EL JUEGO INFINITO
Opinión
Texto en el que el autor aboga por ideas y saca conclusiones basadas en su interpretación de hechos y datos

Vinicius bajo la lupa

El brasileño corre algún riesgo innecesario bailando los goles en lugar de gritarlos y, sobre todo, exhibiendo su calidad técnica cuando no es necesario

La polémica. Vinicius ya demostró ser un grande en todo: habilidad, velocidad, profesionalidad, personalidad… Muestra todas sus virtudes con una insistencia impropia de un delantero, gente inspirada pero que suele aparecer y desaparecer. Vinicius va a degüello. La pide siempre, encara siempre, inquieta siempre, marca casi siempre. Cuando un jugador se instala en el imaginario como una gran figura, se lo empieza a mirar con lupa. Frente al Mallorca le pegaron, protestó, se enfadó, discutió… En definitiva, tuvo un protagonismo variado. Algunos de los episodios son coherentes con su condición de crack y otros con el gusto irresistible por la representación que tienen los futbolistas de estos días. Lo cierto es que la expresividad de Vinicius desató una polémica con varios componentes.

Acusado de crack. Lo primero que convendría decir es que a Vinicius es muy difícil pararlo sin la complicidad de los árbitros. Recurriendo al tango, “la fe que lo empecina” le hace encarar una y otra vez, un desafío incansable contra marcadores que intentan pararlo dentro o fuera del reglamento. No estamos en la carnicería de los años ochenta, pero que te peguen no es simpático y Vinicius es el delantero más castigado del fútbol español. Es legítimo que se queje y que busque la protección arbitral, al fin y al cabo, es una víctima. La alternativa es que cambie de patrón de juego para que nadie se ofenda, solución ridícula que en su día ya le reclamamos a Neymar, cuando en el Barça lo acusaban de abusar de su habilidad. Esa es otra: nos encantan los jugadores habilidosos, pero solo si juegan en nuestro equipo.

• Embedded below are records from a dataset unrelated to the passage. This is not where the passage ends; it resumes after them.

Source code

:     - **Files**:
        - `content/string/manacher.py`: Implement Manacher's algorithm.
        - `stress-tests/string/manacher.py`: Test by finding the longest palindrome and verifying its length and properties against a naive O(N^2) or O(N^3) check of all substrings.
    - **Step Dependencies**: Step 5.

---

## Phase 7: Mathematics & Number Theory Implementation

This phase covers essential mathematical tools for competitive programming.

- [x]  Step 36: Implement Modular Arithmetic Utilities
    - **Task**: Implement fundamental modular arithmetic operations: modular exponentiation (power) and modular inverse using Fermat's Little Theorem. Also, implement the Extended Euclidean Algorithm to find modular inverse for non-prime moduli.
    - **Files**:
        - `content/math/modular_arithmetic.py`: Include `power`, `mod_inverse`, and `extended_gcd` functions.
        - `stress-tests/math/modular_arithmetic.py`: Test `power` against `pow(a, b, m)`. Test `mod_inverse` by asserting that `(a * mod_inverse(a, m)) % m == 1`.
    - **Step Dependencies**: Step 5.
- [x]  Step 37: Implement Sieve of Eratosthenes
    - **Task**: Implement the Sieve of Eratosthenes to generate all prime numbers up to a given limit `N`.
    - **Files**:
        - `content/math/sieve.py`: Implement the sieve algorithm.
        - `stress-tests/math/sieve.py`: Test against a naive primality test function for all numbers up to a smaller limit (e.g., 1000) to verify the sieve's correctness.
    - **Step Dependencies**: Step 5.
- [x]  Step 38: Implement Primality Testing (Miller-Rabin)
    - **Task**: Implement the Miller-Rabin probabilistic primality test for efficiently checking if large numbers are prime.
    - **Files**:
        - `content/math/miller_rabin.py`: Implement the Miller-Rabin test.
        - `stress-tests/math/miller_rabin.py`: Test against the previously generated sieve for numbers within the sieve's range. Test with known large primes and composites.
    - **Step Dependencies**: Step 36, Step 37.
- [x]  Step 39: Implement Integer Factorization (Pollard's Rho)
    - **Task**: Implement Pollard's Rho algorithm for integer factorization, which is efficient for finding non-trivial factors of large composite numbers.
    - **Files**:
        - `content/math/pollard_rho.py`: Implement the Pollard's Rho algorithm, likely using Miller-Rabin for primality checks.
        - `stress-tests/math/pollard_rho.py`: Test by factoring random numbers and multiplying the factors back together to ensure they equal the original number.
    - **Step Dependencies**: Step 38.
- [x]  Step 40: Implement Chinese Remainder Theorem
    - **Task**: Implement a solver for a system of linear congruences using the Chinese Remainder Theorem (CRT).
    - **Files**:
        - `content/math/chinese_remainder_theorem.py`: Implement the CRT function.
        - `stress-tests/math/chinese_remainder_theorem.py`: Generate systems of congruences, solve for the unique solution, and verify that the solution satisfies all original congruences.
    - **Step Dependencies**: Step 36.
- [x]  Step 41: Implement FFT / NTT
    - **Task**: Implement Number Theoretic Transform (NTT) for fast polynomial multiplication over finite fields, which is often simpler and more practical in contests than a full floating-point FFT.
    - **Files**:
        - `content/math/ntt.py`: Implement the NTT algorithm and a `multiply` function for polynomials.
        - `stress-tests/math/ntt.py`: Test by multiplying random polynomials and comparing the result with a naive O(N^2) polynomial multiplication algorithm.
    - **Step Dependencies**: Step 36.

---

Toca no confundirse. Por supuesto, la polémica llegó hasta la rueda de prensa del entrenador del Madrid, que protegió a su jugador diciendo que no tiene nada que corregirle. Creo que esa declaración es una muestra más de la sabiduría de Carlo Ancelotti, que sabe mejor que nadie que a los jugadores se los elogia en público y se les corrige en privado. Porque creo que Vinicius corre algún riesgo innecesario con alguna de sus reacciones. La insistencia con la que se besa el escudo es un ataque de amor muy de estos días que no le hace mal a nadie y entusiasma a muchos aficionados. Pero creo que es innecesario bailar un gol en lugar de gritarlo y, sobre todo, exhibir su calidad técnica cuando no es necesario. Hubo una jugada de Vinicius muy festejada por el Santiago Bernabéu: dos caños tirados, no para progresar hacia el gol, sino hacia su propia portería. Ese desafío pretende decir dos cosas a los rivales: soy superior y no te tengo miedo. Una provocación de la que, siento insistir, también abusaba Neymar y que le valió más de una lesión. Las patadas pueden dártelas, pero conviene no buscarlas.

Basta con ser fiel al estilo. Regatear hacia atrás es lo contrario de lo que caracteriza a Vinicius y de lo que lo hace grande. En el mismo partido vimos a Valverde y a Rodrygo dejar brillantes marcas de su estilo. Los dos pistones que tiene como piernas Valverde, le permitieron cruzar setenta metros de campo dejando rivales atrás como si fueran postes de telégrafos, para clavarla en un ángulo con la pierna izquierda. Si queremos definir a Valverde, basta con ver ese gol. En cuanto a Rodrygo, eligió un hermoso zigzag cambiándose el balón de pierna para abrirse paso con una suavidad llena de clase y depositar el balón dentro de la portería. También es su estilo. Y el estilo de Vinicius, ¿cuál es? Su estilo es ir siempre hacia adelante y ganar los partidos de cien maneras distintas. Sin permitir que lo distraigan.